|ONE OF THE FIRST I SAW HIT WITH SUNGLASSES.|
|VIDEO THRILLED THE PADRES STAR.|
DEFINING THE PLAYER
- Tony Gwynn certainly had God-given talent to square up a baseball, but he also was blessed with the desire to endlessly work his craft. One of the first to utilize video as a way to study his swing and make adjustments, sometimes in-game, Gwynn was a student of hitting in much the same way as Ted Williams. In 20 seasons, Mr. Padre won eight batting titles, second most in history, seven Silver Slugger Awards and, just to prove he wasn't all about hitting, five Gold Gloves, primarily as a right fielder. But it was those batting titles and 3,141 hits that earned him a spot in the Hall of Fame in 2007.
- On Aug. 11, 1994, Gwynn went 3-for-5 against the Astros in an 8-6 victory, raising his batting average to .394. What made this particular game noteworthy was it was the last of the season as the 232-day players' strike began the next day. You could say Gwynn was on a hot streak when the season ended. He was hitting .475 in August when his lordly season average was frozen in time after 419 at-bats. Could Gwynn have become the first .400 hitter since Williams batted .406 in '41? Thanks to the Milwaukee used card salesman and his minions -- I mean, minnows -- we'll never know.

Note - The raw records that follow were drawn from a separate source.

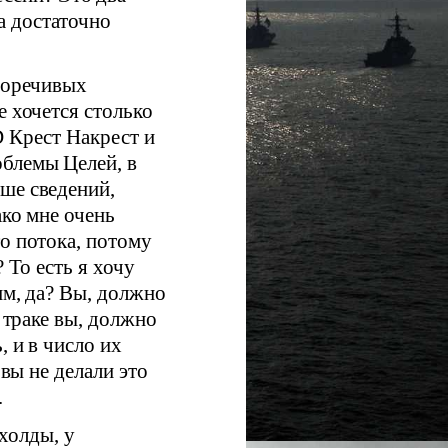
а достаточно
воречивых
е хочется столько
D Крест Накрест и
облемы Целей, в
ше сведений,
ако мне очень
о потока, потому
 То есть я хочу
им, да? Вы, должно
а траке вы, должно
, и в число их
 вы не делали это
.
схолды, у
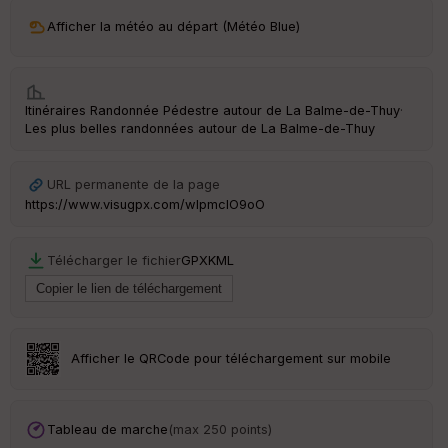
ri
v
Afficher la météo au départ (Météo Blue)
é
e
C
Itinéraires Randonnée Pédestre autour de
La Balme-de-Thuy
·
ou
Les plus belles randonnées autour de La Balme-de-Thuy
le
ur
URL permanente de la page
https://www.visugpx.com/wlpmcIO9oO
Ep
Télécharger le fichier
GPX
KML
ai
ss
eu
r
Afficher le QRCode pour téléchargement sur mobile
Tr
an
sp
ar
Tableau de marche
(max 250 points)
en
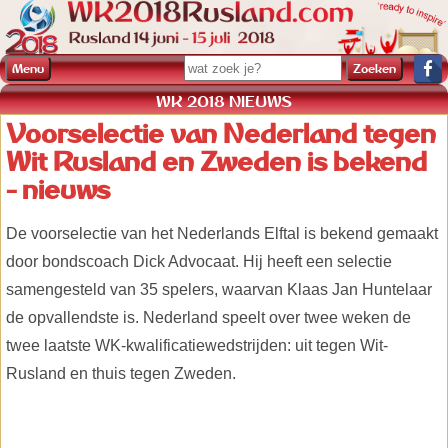
Menu
WK 2018 NIEUWS
Voorselectie van Nederland tegen
Wit Rusland en Zweden is bekend
- nieuws
De voorselectie van het Nederlands Elftal is bekend gemaakt
door bondscoach Dick Advocaat. Hij heeft een selectie
samengesteld van 35 spelers, waarvan Klaas Jan Huntelaar
de opvallendste is. Nederland speelt over twee weken de
twee laatste WK-kwalificatiewedstrijden: uit tegen Wit-
Rusland en thuis tegen Zweden.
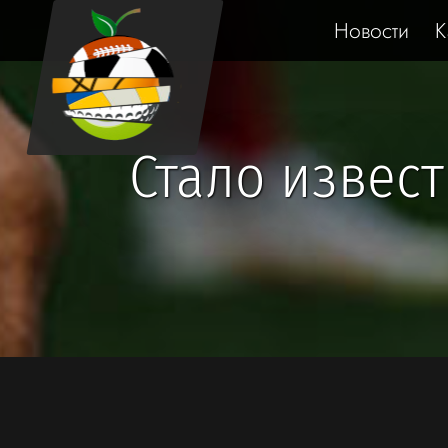
Новости
К
Стало извес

- Picking the defining Tony Gwynn season is like picking the worst reality show: Where do you begin? Let's go with Gwynn's '87 season, which was his best in terms of WAR (a major-league leading 8.5). He won his second batting title with a major-league leading .370 average, his second Gold Glove Award, rapped out 218 hits and stole 56 bases. He was selected for his fourth consecutive All-Star Game and finished eighth in the MVP voting. He also became the first player to hit .370 and steal 50-plus bags.
FIVE FINAL FACTS
- After his average fell to .229 on July 29, 1983, Gwynn asked his wife to begin recording his at-bats so he could study them. He hit .339 the rest of the way, finishing at .309.
- On July 19, 1982, Gwynn got his first major-league hit, a double off the Phillies' Sid Monge. Pete Rose told Gwynn, "Congratulations. Don't catch me in one night.''
- Before putting on some weight, many forget how swift Gwynn was on the basepaths. He averaged 32 steals a season from '84-'90.
- Talk about someone who could put the ball into play: Gwynn averaged 29 strikeouts and 52 walks per season.
- Gwynn verbally sparred with Jack Clark when they were teammates in '89-'90, with Clark saying Gwynn was selfish and concerned only with maintaining his high average. Gwynn fired back, saying Clark walked too much as the cleanup hitter and took too many called third strikes. A few years later, Gwynn verbally supported Clark after Clark went bankrupt, and the slugger returned the gesture, saying he appreciated the support.